I was two years old when my parents got divorced. I remember my uncle coming with a U-Haul truck to Louisiana to collect us and our belongings. I wouldn’t let my uncle go from my grasp. I was confused about everything that was happening. We drove back to Florida and my mom decided that we would live at my grandparent’s house until we found a place of our own.
Five years past and we had moved into a mobile home up the hill from my grandparent’s house. My life was good. I had a stable and loving mother and caring grandparents. There was only one thing missing, a father.
Over the years I got to know my dad in spurts of one or two days. Gradually, the spans my brother and I spent with him got longer. I learned that he was always moving from house to house. It seemed like he didn’t keep a job for more than a year and a half. He never went to church. He always had a different woman around so it was hard for me to keep up. He never called us on Christmas or our birthdays to see how we were. It was almost like he didn’t care.

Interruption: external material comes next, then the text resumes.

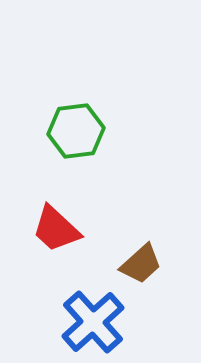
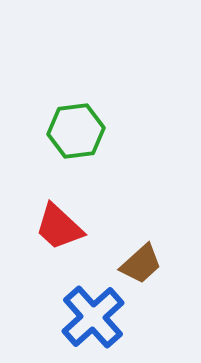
red trapezoid: moved 3 px right, 2 px up
blue cross: moved 5 px up
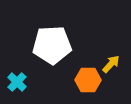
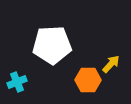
cyan cross: rotated 24 degrees clockwise
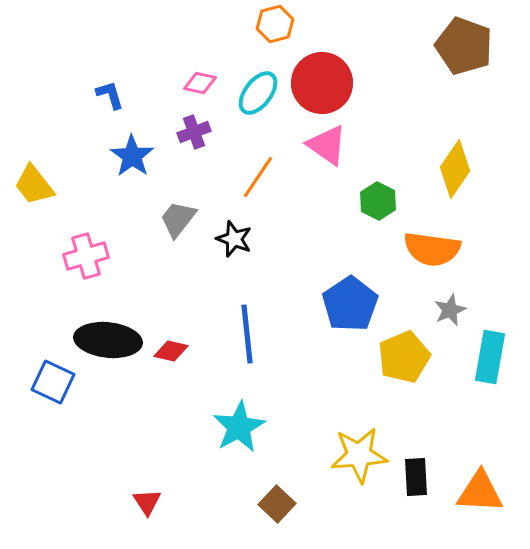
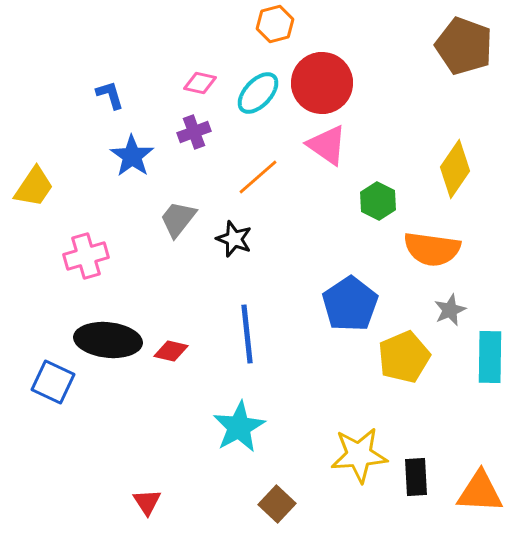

On the other hand, my mother always made sure we went to church and Sunday school, even if we had to go with my grandparents because she was sick or had other things to do. She had a stable job and made sure that she made enough to put food on the table and to cloth us. My mom was always at our soccer games and piano recitals even if it meant she was a little late.
My mom made sure she was always there for us because she knew that we only had one parent’s support. It meant a lot to me to have at least my mother there supporting me.
My grandparents also played a big part in raising us. They were always transporting us places from our doctor’s appointment to even school. It wouldn’t have been possible for my mom to do what she did if it weren’t for my grandparents.
I believe that everything worked out for the best. If my parents wouldn’t have gotten a divorce I would have been to 10 different schools by the time I reached high school. I wouldn’t have gotten to know my grandparents because I wouldn’t have lived next door to them. Finally, I wouldn’t have gotten to go to church to have that support too.
I am glad my life turned out the way it did. My life has always felt complete even though my dad wasn’t a big part of it. I know that my life worked out for the best. This I believe.